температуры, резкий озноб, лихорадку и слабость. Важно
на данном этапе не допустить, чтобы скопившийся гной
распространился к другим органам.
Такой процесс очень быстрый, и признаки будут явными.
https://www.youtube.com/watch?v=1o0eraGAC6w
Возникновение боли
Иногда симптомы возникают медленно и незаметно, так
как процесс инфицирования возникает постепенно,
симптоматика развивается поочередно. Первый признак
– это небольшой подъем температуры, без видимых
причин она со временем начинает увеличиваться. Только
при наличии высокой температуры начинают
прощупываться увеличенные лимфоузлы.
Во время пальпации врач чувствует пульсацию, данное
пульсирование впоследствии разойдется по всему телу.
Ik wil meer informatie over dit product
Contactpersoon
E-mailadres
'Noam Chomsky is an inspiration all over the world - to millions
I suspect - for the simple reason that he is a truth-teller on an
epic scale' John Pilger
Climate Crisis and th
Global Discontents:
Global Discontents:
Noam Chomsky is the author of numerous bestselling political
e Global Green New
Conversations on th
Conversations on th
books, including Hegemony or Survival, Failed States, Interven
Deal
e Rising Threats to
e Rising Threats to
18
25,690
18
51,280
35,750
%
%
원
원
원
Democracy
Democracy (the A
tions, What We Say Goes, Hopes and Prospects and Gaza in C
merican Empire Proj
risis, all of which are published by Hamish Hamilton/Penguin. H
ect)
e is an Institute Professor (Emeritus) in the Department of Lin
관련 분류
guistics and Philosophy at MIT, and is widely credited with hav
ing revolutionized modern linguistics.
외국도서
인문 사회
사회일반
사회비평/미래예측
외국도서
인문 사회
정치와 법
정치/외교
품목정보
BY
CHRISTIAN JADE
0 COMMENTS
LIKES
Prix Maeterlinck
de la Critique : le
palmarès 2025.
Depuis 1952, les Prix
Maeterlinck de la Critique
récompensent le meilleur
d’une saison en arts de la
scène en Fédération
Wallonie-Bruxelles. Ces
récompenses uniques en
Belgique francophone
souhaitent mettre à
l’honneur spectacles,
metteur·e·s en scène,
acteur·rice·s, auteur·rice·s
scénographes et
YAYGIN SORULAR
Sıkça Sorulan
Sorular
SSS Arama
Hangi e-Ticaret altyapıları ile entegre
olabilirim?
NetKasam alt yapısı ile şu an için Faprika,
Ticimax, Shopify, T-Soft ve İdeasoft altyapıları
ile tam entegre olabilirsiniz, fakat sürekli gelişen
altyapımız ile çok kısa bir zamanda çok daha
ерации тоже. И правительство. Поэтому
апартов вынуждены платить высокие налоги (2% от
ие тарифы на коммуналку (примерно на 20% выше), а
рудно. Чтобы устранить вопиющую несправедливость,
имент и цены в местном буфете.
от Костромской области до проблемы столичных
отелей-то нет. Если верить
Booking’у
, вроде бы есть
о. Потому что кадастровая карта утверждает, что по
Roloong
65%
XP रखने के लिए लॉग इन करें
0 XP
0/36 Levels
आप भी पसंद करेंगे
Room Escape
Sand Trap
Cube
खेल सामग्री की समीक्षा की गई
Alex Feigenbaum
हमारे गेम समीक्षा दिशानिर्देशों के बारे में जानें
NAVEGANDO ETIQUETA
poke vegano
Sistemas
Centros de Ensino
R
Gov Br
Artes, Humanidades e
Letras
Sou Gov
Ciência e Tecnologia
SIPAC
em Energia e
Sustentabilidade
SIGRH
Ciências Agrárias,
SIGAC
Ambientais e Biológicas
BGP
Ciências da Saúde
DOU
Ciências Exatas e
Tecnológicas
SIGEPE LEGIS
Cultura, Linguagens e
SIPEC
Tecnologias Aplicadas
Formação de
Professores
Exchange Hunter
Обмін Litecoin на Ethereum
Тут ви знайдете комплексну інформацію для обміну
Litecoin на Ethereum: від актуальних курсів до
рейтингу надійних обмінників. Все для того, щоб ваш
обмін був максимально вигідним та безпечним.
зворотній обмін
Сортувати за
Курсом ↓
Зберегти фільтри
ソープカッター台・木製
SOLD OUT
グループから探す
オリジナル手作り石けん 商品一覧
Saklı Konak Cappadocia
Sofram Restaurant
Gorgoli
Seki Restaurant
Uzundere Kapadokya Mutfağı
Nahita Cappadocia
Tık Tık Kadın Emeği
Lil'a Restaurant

* * * * * * * * *

_ABOUT THIS EXERCISE_
From the line that contains "Зберегти фільтри" down to the last line of the listing above, repeat each line exactly, and include nothing else.

_OUTPUT FOR THIS EXERCISE_
Зберегти фільтри
ソープカッター台・木製
SOLD OUT
グループから探す
オリジナル手作り石けん 商品一覧
Saklı Konak Cappadocia
Sofram Restaurant
Gorgoli
Seki Restaurant
Uzundere Kapadokya Mutfağı
Nahita Cappadocia
Tık Tık Kadın Emeği
Lil'a Restaurant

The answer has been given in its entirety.